Medical/Legal Pitfalls
- Treatment-resistant depression
- The most common medical pitfall in the treatment of MDD is the management of treatment resistance. A certain percentage of patients fail to improve adequately with first-line therapy. At this point, it becomes important to reassess the patient, the diagnosis, and the treatment plan, and to have a number of strategies available to offer patients.
- Assessment should include (1) adequacy of medication dose, duration of treatment, and compliance; (2) accuracy of diagnosis and possible medical conditions; and (3) possible comorbid psychiatric conditions such as substance abuse, anxiety disorders, or personality disorders.
- Assuming that (1) the assessment of the diagnosis is correct, (2) there are no significant complicating diagnoses, and (3) the current treatment has been at a therapeutic dose for a sufficient amount of time, possible interventions for persistent symptoms can include the following:
- Increasing the medication dose to the maximum tolerated
- Changing to a different antidepressant
- Adding psychotherapy or more intensive care if not already completed
- Augmenting the current medication
- Considering the use of ECT
- Augmentation combinations can include the following:
- Lithium plus any antidepressant
- Buspirone plus a TCA or SSRI
- Triiodothyronine added to any antidepressant
- A TCA added to an SSRI
- Methylphenidate or dextroamphetamine added to any antidepressant other than an MAOI
- The addition of bright-light therapy to any antidepressant
- Another common pitfall in the treatment of MDD involves the risk of suicidal or homicidal behavior.
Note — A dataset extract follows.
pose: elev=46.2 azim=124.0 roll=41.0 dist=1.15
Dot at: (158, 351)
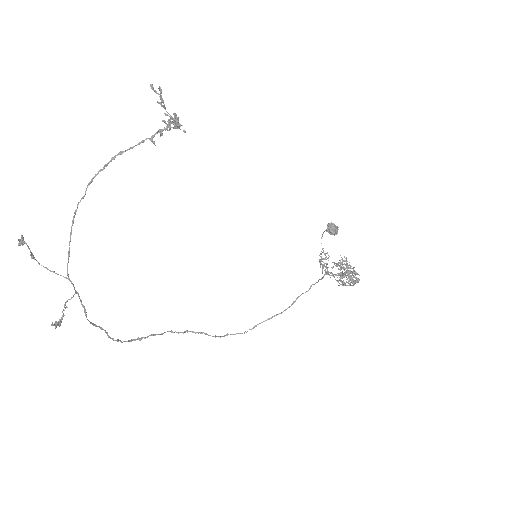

Routinely interviewing patients at each visit for suicidal or homicidal ideation and documenting the assessment are important. Legitimate concern regarding the patient's safety, or his or her possible danger to others, takes precedence over confidentiality. In such circumstances, the physician has a duty to act either to prevent self-injury suicide or to warn an identified potential target of violence.
- Another common pitfall is misdiagnosing bipolar depression as MDD, which leads to insufficient or inadequate treatment if not switching to an outright manic episode. Some patients with treatment-resistance depression may fall under this phenomena. The Mood Disorders Questionnaire is helpful in this differentiation between unipolar and bipolar depression (Hirschfeld, 2000). Screening Assessment of Depression-Polarity (SAD-P) found presence of delusions during a current episode of major depression, a number of prior episodes of depression, and a family history of major depression or mania to be highly correlated with bipolar major depression (Solomon, 2006).
Special Concerns
- Pregnancy can present a potentially difficult clinical situation when complicated by depression. MDD is quite common in women during the childbearing years. MDD can have a significant negative impact on a woman's experience of pregnancy and parenting, as well as on her functioning as a new parent. As with all medical conditions that arise during pregnancy, the risks and benefits of pharmacotherapy should be evaluated.
- While it is preferable to avoid the use of medication during pregnancy, the benefits of prompt medical treatment of MDD often may outweigh the risks of exposure of the fetus to an antidepressant. While untested in controlled trials, there is no clear evidence that available antidepressants are teratogenic. In severe depression during pregnancy, especially in cases of psychosis, agitation, or severe retardation, ECT can be the safest and quickest treatment option.
- Depression in the postpartum period is a common and, potentially, very serious problem. Prompt diagnosis and intervention are essential to mitigate the negative impact on the mother and her infant.